→ PROBLEM DETAILS
Your answer should be the lines of the listing that contain the word "anchor".

####

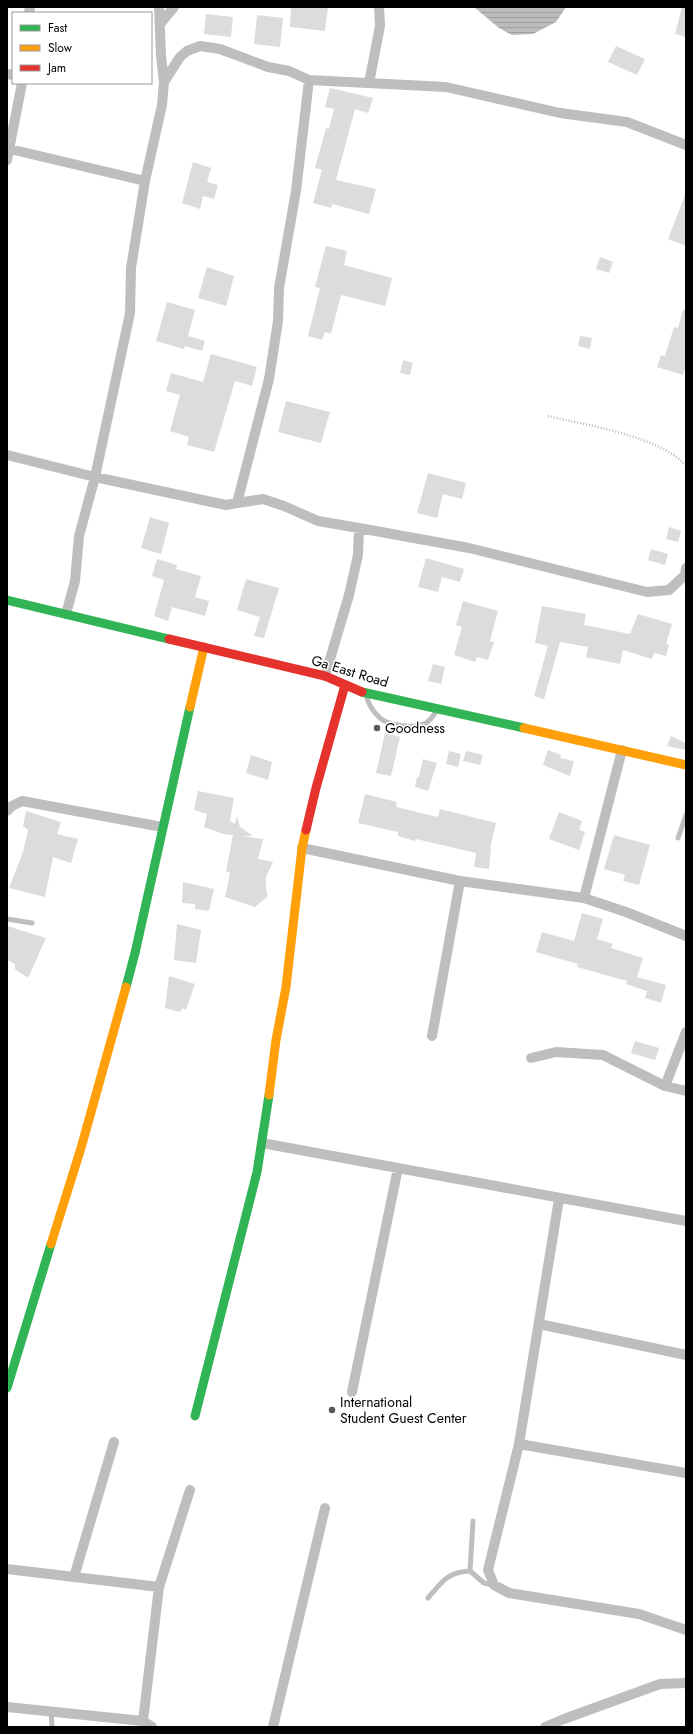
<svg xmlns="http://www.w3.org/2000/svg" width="693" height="1734" viewBox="0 0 693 1734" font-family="Jost,sans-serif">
  <defs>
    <pattern id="water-rules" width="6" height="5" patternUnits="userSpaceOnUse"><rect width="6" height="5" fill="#bcbcbc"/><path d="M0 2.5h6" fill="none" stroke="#a0a0a0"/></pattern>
  </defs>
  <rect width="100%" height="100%" fill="#fff"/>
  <!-- water -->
  <path fill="url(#water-rules)" d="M474 7H566L556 22 533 34 512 35 499 28Z"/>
  <!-- building -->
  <path fill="#dcdcdc" d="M291 7H328L325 31 290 27Z
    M682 7H686V37L675 34Z
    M206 14 233 17 231 37 204 34Z
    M257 15 283 18 280 47 254 44Z
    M616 46 645 59 637 75 608 62Z
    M330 88 373 98 368 113 355 109 336 180 376 189 369 214 332 204 331 208 313 203 322 170 315 168 326 128 329 129 334 109 325 107Z
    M193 162 211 168 207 182 218 185 214 199 203 196 200 209 182 203Z
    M685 195H686V246L668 239Z
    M326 246 347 251 344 265 392 278 385 306 341 295 331 334 325 332 322 340 308 336 320 288 315 287Z
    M600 257 613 262 609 273 596 269Z
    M207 267 234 276 226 306 198 298Z
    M167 302 195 310 188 336 205 341 202 351 185 346 184 349 156 341Z
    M683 310 686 311V365L683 375 657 367 661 355 665 356 674 327 678 328Z
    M580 336 592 338 590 349 578 346Z
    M211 354 257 367 252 386 235 381 214 452 187 445 189 437 170 431 180 395 166 391 171 373 203 382Z
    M403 360 413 363 410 375 400 373Z
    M286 401 330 412 321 443 278 432Z
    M428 473 466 483 462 499 443 494 437 518 417 513Z
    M150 517 169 523 161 554 141 548Z
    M669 527 681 531 678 542 666 539Z
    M651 549 668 554 665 565 648 560Z
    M426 558 464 569 460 582 442 577 438 592 418 587Z
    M157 559 177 565 176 569 201 576 195 597 209 601 205 616 172 607 168 621 154 616 164 580 152 576Z
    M246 579 279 588 264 638 254 636 260 617 237 610Z
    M463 601 498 611 490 641 494 642 488 660 477 657 475 662 454 655 462 627 456 625Z
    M542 606 586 614 584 625 630 634 638 614 672 624 666 644 669 645 666 656 654 653 652 659 623 650 620 664 586 657 588 647 560 642 544 699 534 696 548 646 535 643Z
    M433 664 445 667 441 684 428 681Z
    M385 733 400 737 391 776 376 773Z
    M671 736 686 743V750L667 746Z
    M548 750 561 755 560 758 574 761 570 776 543 765Z
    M449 751 461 754 458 767 446 764Z
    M466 751 483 755 480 765 463 761Z
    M251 755 272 762 268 780 246 773Z
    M423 759 437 763 428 791 415 787 417 777H419Z
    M198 791 234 798 230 821 235 824 237 816 240 827 253 836H242L263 839 258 859 273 862 266 877V889L268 896 255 907 225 897 230 873 226 871 233 835 223 834 204 827 207 814 194 810Z
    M365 794 397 802 396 807 438 817 440 809 496 823 490 848H491L489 869 474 867 476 853 416 839 415 841 398 836V832L358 823Z
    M26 811 61 822 57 834 78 839 71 863 53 857 45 897 9 888 23 852 28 830 23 826Z
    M559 812 582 821 579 830 585 832 579 850 549 839Z
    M614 835 650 845 639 885 623 881 625 875 604 869Z
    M183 882 214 889 209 911 195 909V904L182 903Z
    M582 913 603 919 597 939 613 944 611 948 643 958 637 977 666 985 661 1003 645 998 647 991 626 984 627 981 577 967 578 964 536 952 542 932 574 941Z
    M177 924 201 930 196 963 174 960Z
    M7 926 46 938 28 978 15 969V964L7 960Z
    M169 976 195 984 186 1010 183 1008 180 1012 165 1008Z
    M635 1041 659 1048 655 1060 631 1053Z"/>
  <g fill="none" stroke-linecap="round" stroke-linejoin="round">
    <!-- path -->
    <path stroke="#b8b8b8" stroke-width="2.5" stroke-dasharray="1 2" stroke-linecap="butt" d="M548 416C590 426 655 435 686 465"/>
    <!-- lane -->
    <path stroke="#bebebe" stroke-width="5" d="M366 694C368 704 372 711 380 718 389 726 415 729 426 723 431 720 435 713 438 709
      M678 838 686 815
      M7 919 32 923
      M473 1521 470 1571 484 1583 493 1585
      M428 1598C442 1582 447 1572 470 1571
      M51 1712 52 1727"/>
    <!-- street -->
    <path stroke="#bebebe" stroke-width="10" d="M29 13 30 7
      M160 24 174 7
      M7 74 13 75
      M309 80 296 191 279 288 278 321 269 379 237 503 263 499 284 506 318 521 359 528 358 555 349 595 325 676
      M164 82 180 57 187 51 200 46 220 49 268 67 289 71 309 80 446 87 560 113 627 122 686 145
      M369 83 380 26 379 7
      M10 149 145 181
      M7 160 22 83
      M7 455 95 477 226 505 237 503
      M359 528 469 548 647 592 669 590 685 575 686 568
      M66 614 75 581 79 536 95 477 130 313 131 268 145 181 162 105 164 82 161 56 159 7
      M622 750 584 898 626 912 686 936
      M7 811 12 806 22 801 162 827
      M302 848 460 881 584 898
      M432 1036 460 881
      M531 1058 556 1052 603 1055 665 1086 686 1091
      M665 1086 686 1032
      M262 1143 686 1221
      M559 1199 519 1444 686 1473
      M539 1324 686 1355
      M352 1392 398 1168
      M519 1444 488 1570 494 1585 509 1593 639 1614 686 1630
      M7 1569 159 1587
      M74 1577 114 1442
      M7 1707 143 1721 152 1727
      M143 1721 159 1587 190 1490
      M273 1727 325 1508
      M545 1727 564 1719 660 1684 686 1683"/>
    <!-- fast -->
    <path stroke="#30b455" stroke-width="9" d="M7 600 169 639
      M362 692 524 728
      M126 987 135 953 190 707
      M7 1388 51 1244
      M195 1416 257 1172 269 1095"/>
    <!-- slow -->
    <path stroke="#ff9f0a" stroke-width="9" d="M190 707 204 647
      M524 728 686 765
      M269 1095 276 1040 286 987 302 848 306 830
      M51 1244 81 1148 126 987"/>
    <!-- jam -->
    <path stroke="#e5322d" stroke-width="9" d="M169 639 325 676 362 692
      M306 830 316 788 345 685"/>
  </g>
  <!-- markers -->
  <g fill="#595959" stroke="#fff" stroke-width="1.5">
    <circle cx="377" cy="728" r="4"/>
    <circle cx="332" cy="1410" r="4"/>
  </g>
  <g text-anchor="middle" stroke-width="3" stroke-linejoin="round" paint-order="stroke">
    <!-- street labels -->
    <g font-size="14" fill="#000" stroke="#fff">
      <text transform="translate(350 671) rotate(17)" y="5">Ga East Road</text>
    </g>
    <!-- poi labels -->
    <g font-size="14" fill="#000" stroke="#fff" text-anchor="start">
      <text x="385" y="733">Goodness</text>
      <text x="340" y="1407">International<tspan x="340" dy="16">Student Guest Center</tspan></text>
    </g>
  </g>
  <!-- border -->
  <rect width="693" height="1734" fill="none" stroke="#000000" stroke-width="16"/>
  <!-- legend -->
  <rect x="12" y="12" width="140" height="72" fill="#ffffff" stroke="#999999"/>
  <rect x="20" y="25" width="20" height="6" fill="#30b455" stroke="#999999"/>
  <text x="48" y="32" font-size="12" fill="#000000">Fast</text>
  <rect x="20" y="45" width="20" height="6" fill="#ff9f0a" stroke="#999999"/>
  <text x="48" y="52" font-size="12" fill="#000000">Slow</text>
  <rect x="20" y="65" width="20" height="6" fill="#e5322d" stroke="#999999"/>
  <text x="48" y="72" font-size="12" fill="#000000">Jam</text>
</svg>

####

→ YOUR RESPONSE
  <g text-anchor="middle" stroke-width="3" stroke-linejoin="round" paint-order="stroke">
    <g font-size="14" fill="#000" stroke="#fff" text-anchor="start">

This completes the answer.